I’m sorry I couldn’t be the man you wanted.
It’s not my fault I wasn’t born with a
certain appendage between my legs.

Maybe if I was, my requests of turning your
phone completely off wouldn’t sound like some
mystic code you apparently didn’t have the
gumption to decipher.

Maybe the deeper baritone and the supposed
authority could serve as a personal interpreter.

I hope you were able to understand me when I
requested waiting for a moment to get the
aforementioned supervisor.

I’m sorry, I meant to just say the supervisor.
I apologize if my wording is too advanced.
I bet you would understand me if I were a man.
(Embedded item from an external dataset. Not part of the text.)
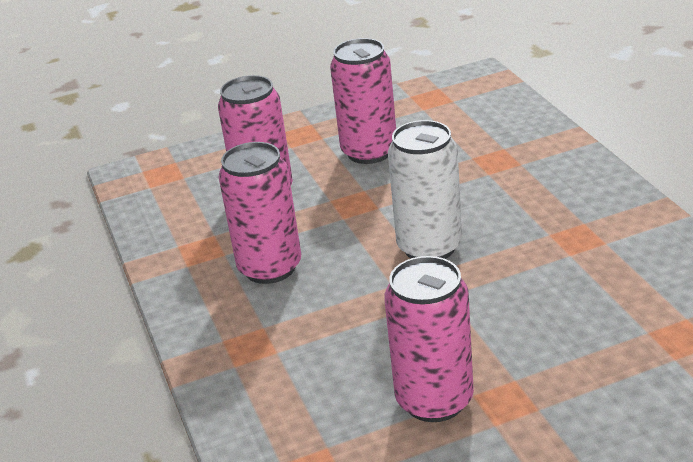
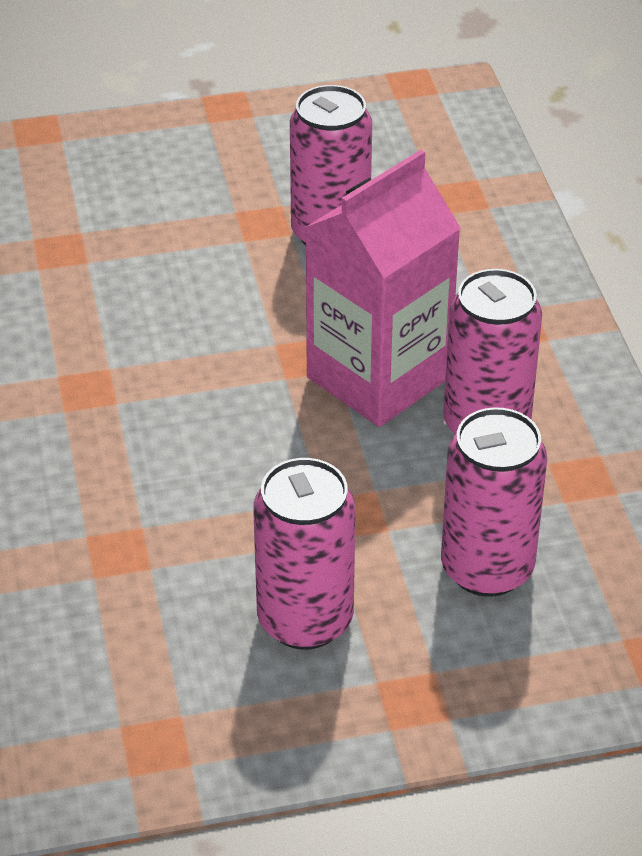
camera: 175 degrees left, 10 degrees up
white can [388,120,462,259] -> none
none -> pink carton [305,150,461,427]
I sincerely hope you understood when the supervisor
asked you to do the same things I requested you to do:

“turn [your] phone completely off”
and
“may I have your name, please?”

Because I am a woman, I don’t quite recall
the rest of the conversation.
Since I wasn’t worth your time,
you aren’t worth mine.

Does that make me truly incompetent?
Maybe you convinced yourself I am, since your
chromosomes won’t warrant you to be
disadvantaged in such manner.

I’m honored to see how your generation is holding
onto such old-fashioned values and shows me
how you treat a young woman.

Time truly does stand still.

I hope my male supervisor was able to assist you.
I can’t wait to hear from you again.